Trip details trip Clinton
During an introduction to a foreign policy speech on Iraq on March 17, 2008, Sen. Hillary Clinton reminisced about her days as first lady and a trip to Tuzla, Bosnia, she made in March 1996.
"I remember landing under sniper fire. There was supposed to be some kind of a greeting ceremony at the airport, but instead we just ran with our heads down to get into the vehicles to get to our base."
Clinton has made remarks about the Bosnia trip before. The Des Moines Register reported her saying on Dec. 30, 2007, "We landed in one of those corkscrew landings and ran out because they said there might be sniper fire. I don't remember anyone offering me tea on the tarmac there."
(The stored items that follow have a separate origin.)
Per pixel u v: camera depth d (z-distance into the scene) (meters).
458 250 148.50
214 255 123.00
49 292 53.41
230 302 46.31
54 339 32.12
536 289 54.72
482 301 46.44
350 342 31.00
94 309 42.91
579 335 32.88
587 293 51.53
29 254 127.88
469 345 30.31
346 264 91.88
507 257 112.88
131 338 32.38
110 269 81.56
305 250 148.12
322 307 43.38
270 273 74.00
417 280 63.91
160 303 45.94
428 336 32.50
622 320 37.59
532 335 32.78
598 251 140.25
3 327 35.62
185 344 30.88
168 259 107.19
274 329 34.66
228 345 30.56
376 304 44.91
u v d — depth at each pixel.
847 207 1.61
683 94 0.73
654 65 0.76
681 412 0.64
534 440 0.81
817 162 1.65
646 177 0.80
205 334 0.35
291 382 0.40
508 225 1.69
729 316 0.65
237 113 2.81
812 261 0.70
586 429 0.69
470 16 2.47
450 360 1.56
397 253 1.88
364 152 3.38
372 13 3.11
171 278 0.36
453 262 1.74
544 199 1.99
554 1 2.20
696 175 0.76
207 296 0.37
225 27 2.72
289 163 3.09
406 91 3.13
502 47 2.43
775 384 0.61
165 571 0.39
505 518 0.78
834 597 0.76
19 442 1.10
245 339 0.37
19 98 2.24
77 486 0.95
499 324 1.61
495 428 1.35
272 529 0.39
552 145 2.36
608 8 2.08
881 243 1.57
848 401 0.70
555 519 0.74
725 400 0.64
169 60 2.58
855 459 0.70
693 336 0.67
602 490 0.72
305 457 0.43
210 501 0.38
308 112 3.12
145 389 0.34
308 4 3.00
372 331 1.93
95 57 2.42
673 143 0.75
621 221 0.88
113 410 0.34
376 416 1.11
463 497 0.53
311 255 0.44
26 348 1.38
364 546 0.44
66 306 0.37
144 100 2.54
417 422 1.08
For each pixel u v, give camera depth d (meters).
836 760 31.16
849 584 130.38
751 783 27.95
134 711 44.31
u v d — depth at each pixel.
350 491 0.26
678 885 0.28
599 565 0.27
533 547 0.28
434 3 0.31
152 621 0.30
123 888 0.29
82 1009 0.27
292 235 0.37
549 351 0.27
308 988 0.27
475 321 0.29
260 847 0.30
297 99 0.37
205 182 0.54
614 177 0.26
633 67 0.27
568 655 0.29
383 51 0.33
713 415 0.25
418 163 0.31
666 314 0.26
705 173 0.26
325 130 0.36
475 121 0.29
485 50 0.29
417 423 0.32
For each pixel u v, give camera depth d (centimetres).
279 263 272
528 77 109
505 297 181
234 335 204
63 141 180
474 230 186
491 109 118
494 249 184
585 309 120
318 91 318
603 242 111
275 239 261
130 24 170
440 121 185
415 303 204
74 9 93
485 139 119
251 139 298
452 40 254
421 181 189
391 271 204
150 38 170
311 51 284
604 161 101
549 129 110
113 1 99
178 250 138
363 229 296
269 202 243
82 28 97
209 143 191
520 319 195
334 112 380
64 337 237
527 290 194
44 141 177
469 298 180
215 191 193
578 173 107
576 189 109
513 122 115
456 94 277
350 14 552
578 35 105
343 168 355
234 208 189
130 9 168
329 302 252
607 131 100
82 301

The Bosnia trip has become a part of the portfolio Clinton presents to prove that she's ready to be president because of foreign policy experience she gained as first lady. But she's described other overseas trips in ways that make them appear more significant to foreign policy than they actually were. We found her statements that she helped bring peace to Northern Ireland and that she stood up to the Chinese government on women's rights to be Half True, and we found her statement that she negotiated open borders for Kosovars to be Barely True.
In a pop culture twist, the comedian Sinbad -- now a Barack Obama supporter -- made the trip to Bosnia with Clinton to entertain the troops, along with singer Sheryl Crow. Sinbad criticized Clinton for exaggerating its significance even before her March 17 remarks about sniper fire, telling the Washington Post , "I think the only 'red-phone' moment was: 'Do we eat here or at the next place.' "
Immediately after her speech about Iraq which began with her memories of Bosnia, a reporter questioned Clinton about the trip and relayed Sinbad's remarks. Clinton stood by her account of sniper fire. "There was no greeting ceremony, and we basically were told to run to our cars. Now, that is what happened," she repeated.
But that's not what happened, as demonstrated by CBS News video that shows Clinton arriving on the tarmac under no visible duress, and greeting a child who offers her a copy of a poem. The Washington Post Factchecker also turned a skeptical eye on Clinton's comments, reporting that a review of more than 100 news stories from the time documented no security threats to the first lady.
CBS reporter Sharyl Attkisson, who covered Clinton on the Bosnia visit, wrote of her memories of the trip : "To be sure, it was not the 'safest' trip for a first lady to take: there were serious risks in traveling to Bosnia, even for the president's wife under the vigilant protection of the U.S. military. It took some guts for her to go. But I don't recall, and did not note, any close calls on this trip with sniper fire or any other dangers. "
Clinton retracted the remarks a week after she made them, telling the Philadelphia Daily News editorial board on March 24, 2008, that she "misspoke," correcting herself to say she had been told there was a threat of sniper fire in the area. The next day she told reporters, "So I made a mistake. That happens. It shows I'm human, which for some people is a revelation."
Interestingly, Clinton's memoir Living History depicts an arrival that, though dangerous, included neither actual sniper fire nor running. It matches the CBS footage and appears to contradict Clinton's later retelling:
"Security conditions were constantly changing in the former Yugoslavia, and they had recently deteriorated again. Due to reports of snipers in the hills around the airstrip, we were forced to cut short an event on the tarmac with local children, though we did have time to meet them and their teachers and to learn how hard they had worked during the war to continue classes in any safe spot they could find. One eight-year-old girl gave me a copy of a poem she had written entitled 'Peace.' Chelsea and I presented the school supplies we had brought, along with letters from seventh-grade children at Baumholder (in Germany) whose parents and teachers had initiated a pen pal program. We were then hustled off to the fortified American base at Tuzla, where over two thousand American, Russian, Canadian, British and Polish soldiers were encamped in a large tent city."
We have questioned Clinton's previous remarks about her foreign policy experience, and in each case she overstated the details on her resume. This is another example, and in fact, the worst one. We find her claim to have run from sniper fire to be Pants on Fire wrong.